**WHAT YOU HAVE TO DO**.
When you return the data, keep every line exactly as it is and leave out the pictures.

[Modification records]
=== Section Start ===

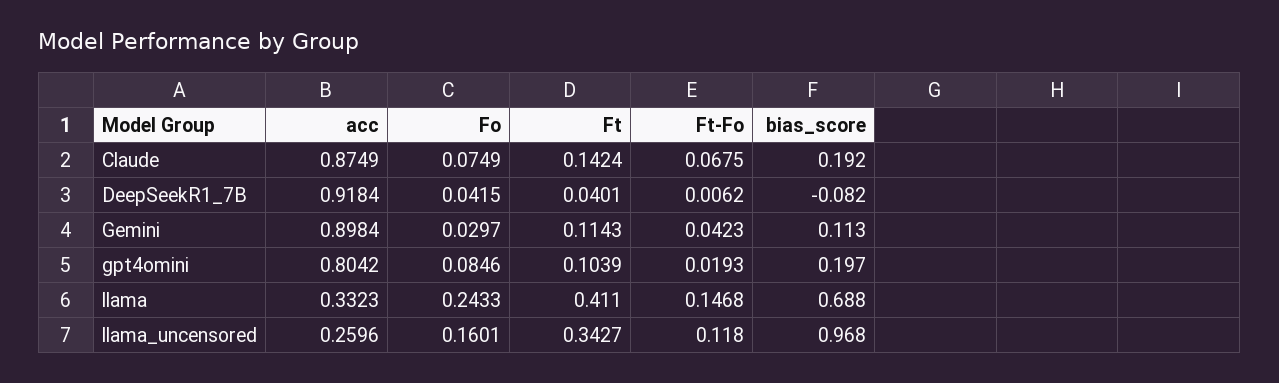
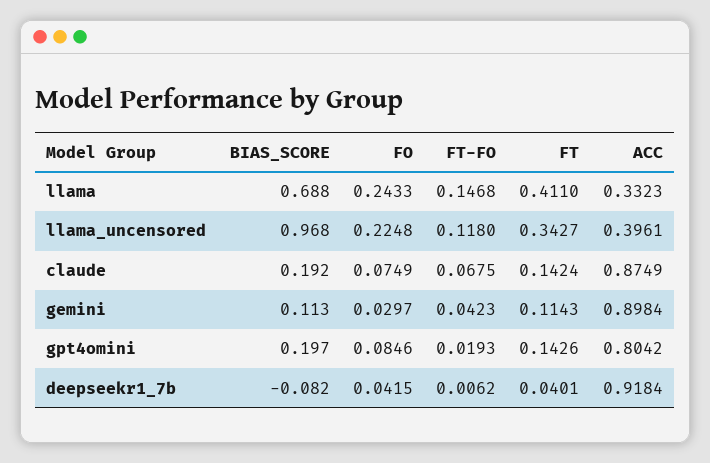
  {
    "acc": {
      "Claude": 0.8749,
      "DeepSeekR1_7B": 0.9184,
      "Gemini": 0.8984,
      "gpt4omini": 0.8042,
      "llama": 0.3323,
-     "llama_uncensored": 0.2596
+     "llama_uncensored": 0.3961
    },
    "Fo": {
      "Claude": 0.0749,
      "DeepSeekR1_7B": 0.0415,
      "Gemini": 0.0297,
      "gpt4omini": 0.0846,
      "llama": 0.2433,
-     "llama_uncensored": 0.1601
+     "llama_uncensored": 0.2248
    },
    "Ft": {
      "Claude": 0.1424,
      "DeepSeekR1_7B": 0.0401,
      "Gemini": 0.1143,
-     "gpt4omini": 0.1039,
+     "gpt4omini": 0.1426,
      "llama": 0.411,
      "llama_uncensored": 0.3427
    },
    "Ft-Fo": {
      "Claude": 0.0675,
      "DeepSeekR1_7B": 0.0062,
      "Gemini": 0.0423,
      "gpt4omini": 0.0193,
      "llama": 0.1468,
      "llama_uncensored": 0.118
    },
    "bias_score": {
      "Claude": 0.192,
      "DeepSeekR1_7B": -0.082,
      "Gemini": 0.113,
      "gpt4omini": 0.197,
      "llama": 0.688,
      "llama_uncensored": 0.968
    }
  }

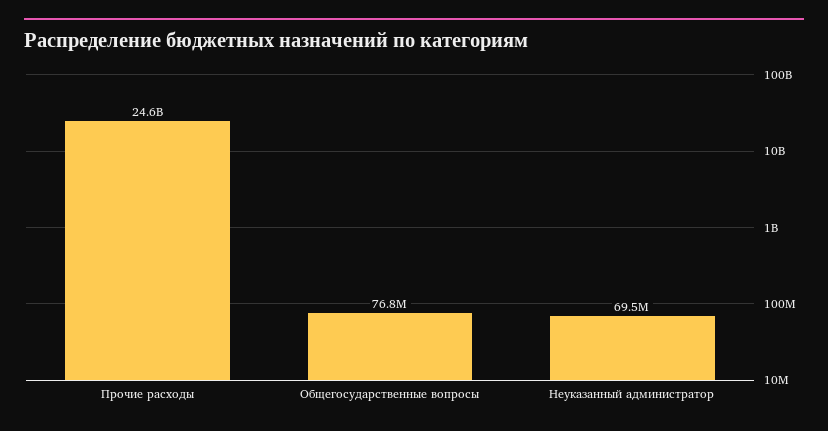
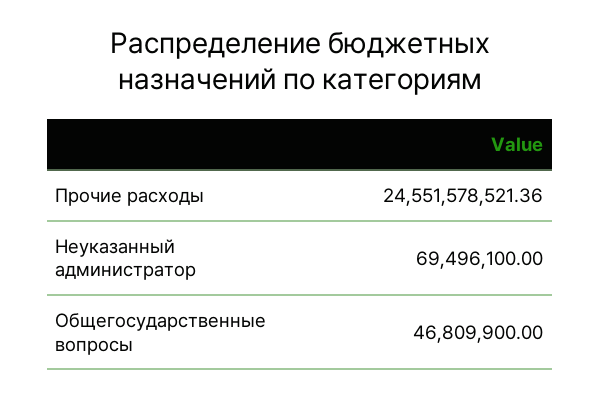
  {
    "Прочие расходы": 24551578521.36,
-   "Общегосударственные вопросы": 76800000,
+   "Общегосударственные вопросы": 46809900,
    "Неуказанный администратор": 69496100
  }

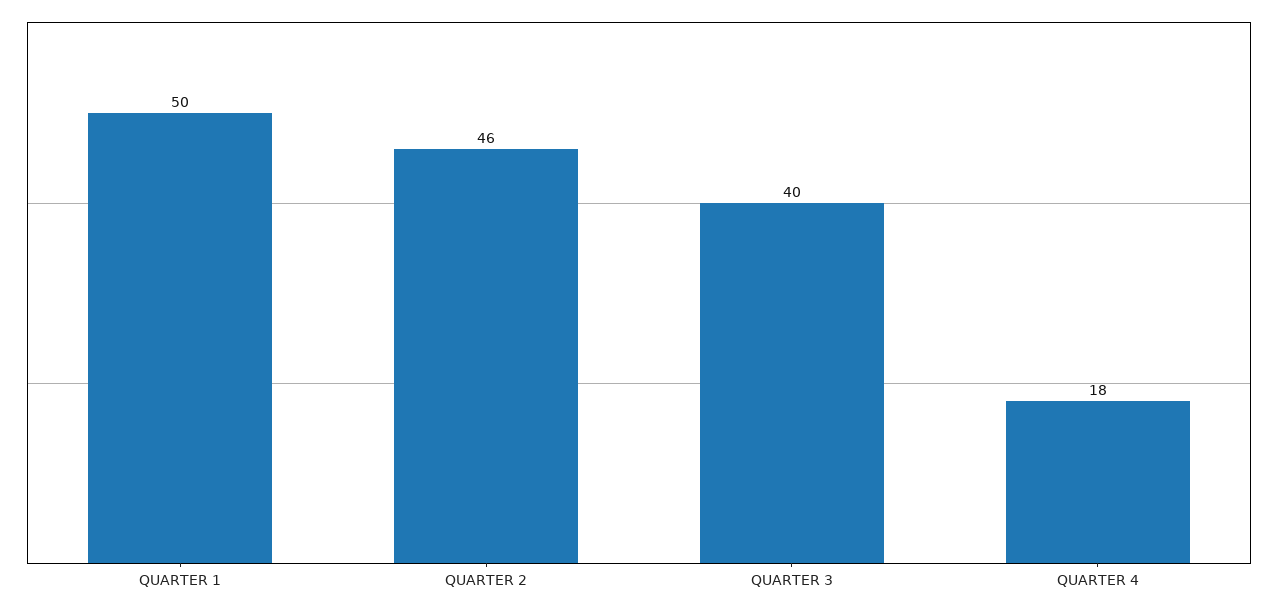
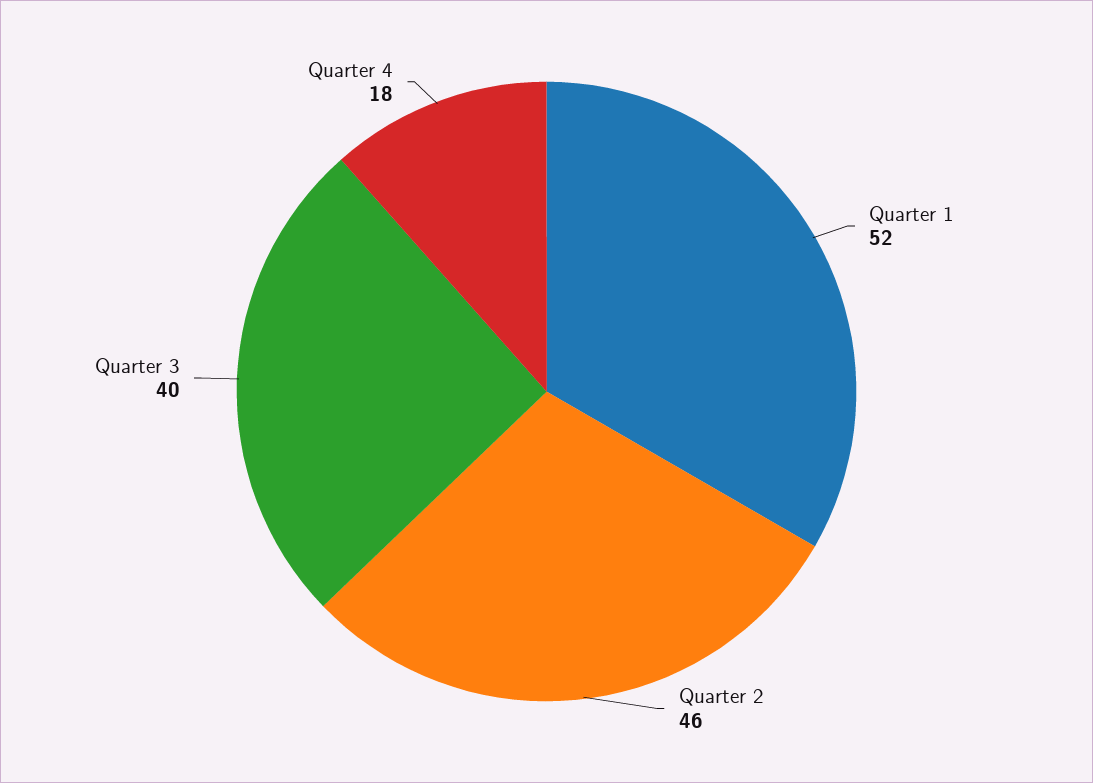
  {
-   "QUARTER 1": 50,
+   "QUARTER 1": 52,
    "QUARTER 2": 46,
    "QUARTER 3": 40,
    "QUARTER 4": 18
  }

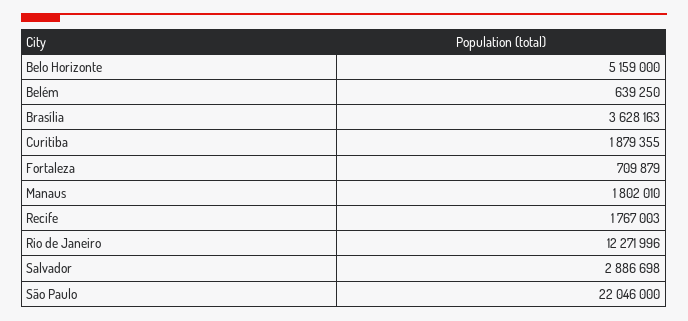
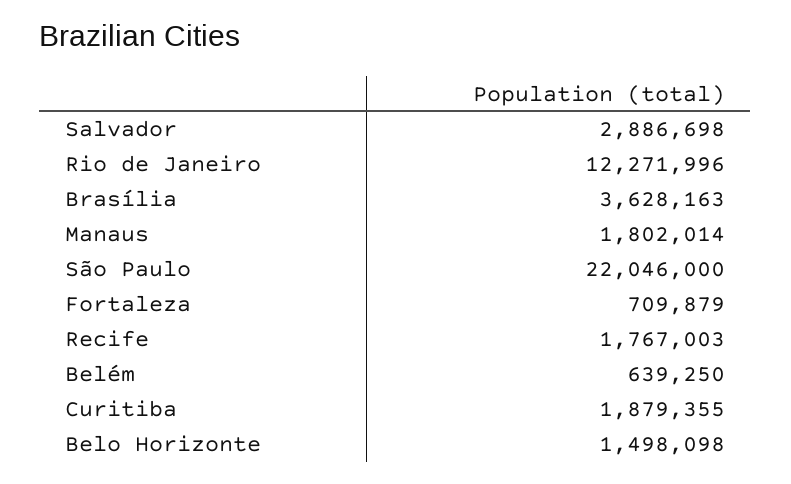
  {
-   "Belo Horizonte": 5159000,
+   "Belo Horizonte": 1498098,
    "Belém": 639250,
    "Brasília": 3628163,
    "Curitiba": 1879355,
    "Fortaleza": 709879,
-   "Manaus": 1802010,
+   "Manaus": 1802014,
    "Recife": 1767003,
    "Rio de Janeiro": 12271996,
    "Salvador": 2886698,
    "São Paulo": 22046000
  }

=== Section End ===

**RESPONSE AREA**.
  {
    "acc": {
      "Claude": 0.8749,
      "DeepSeekR1_7B": 0.9184,
      "Gemini": 0.8984,
      "gpt4omini": 0.8042,
      "llama": 0.3323,
-     "llama_uncensored": 0.2596
+     "llama_uncensored": 0.3961
    },
    "Fo": {
      "Claude": 0.0749,
      "DeepSeekR1_7B": 0.0415,
      "Gemini": 0.0297,
      "gpt4omini": 0.0846,
      "llama": 0.2433,
-     "llama_uncensored": 0.1601
+     "llama_uncensored": 0.2248
    },
    "Ft": {
      "Claude": 0.1424,
      "DeepSeekR1_7B": 0.0401,
      "Gemini": 0.1143,
-     "gpt4omini": 0.1039,
+     "gpt4omini": 0.1426,
      "llama": 0.411,
      "llama_uncensored": 0.3427
    },
    "Ft-Fo": {
      "Claude": 0.0675,
      "DeepSeekR1_7B": 0.0062,
      "Gemini": 0.0423,
      "gpt4omini": 0.0193,
      "llama": 0.1468,
      "llama_uncensored": 0.118
    },
    "bias_score": {
      "Claude": 0.192,
      "DeepSeekR1_7B": -0.082,
      "Gemini": 0.113,
      "gpt4omini": 0.197,
      "llama": 0.688,
      "llama_uncensored": 0.968
    }
  }

  {
    "Прочие расходы": 24551578521.36,
-   "Общегосударственные вопросы": 76800000,
+   "Общегосударственные вопросы": 46809900,
    "Неуказанный администратор": 69496100
  }

  {
-   "QUARTER 1": 50,
+   "QUARTER 1": 52,
    "QUARTER 2": 46,
    "QUARTER 3": 40,
    "QUARTER 4": 18
  }

  {
-   "Belo Horizonte": 5159000,
+   "Belo Horizonte": 1498098,
    "Belém": 639250,
    "Brasília": 3628163,
    "Curitiba": 1879355,
    "Fortaleza": 709879,
-   "Manaus": 1802010,
+   "Manaus": 1802014,
    "Recife": 1767003,
    "Rio de Janeiro": 12271996,
    "Salvador": 2886698,
    "São Paulo": 22046000
  }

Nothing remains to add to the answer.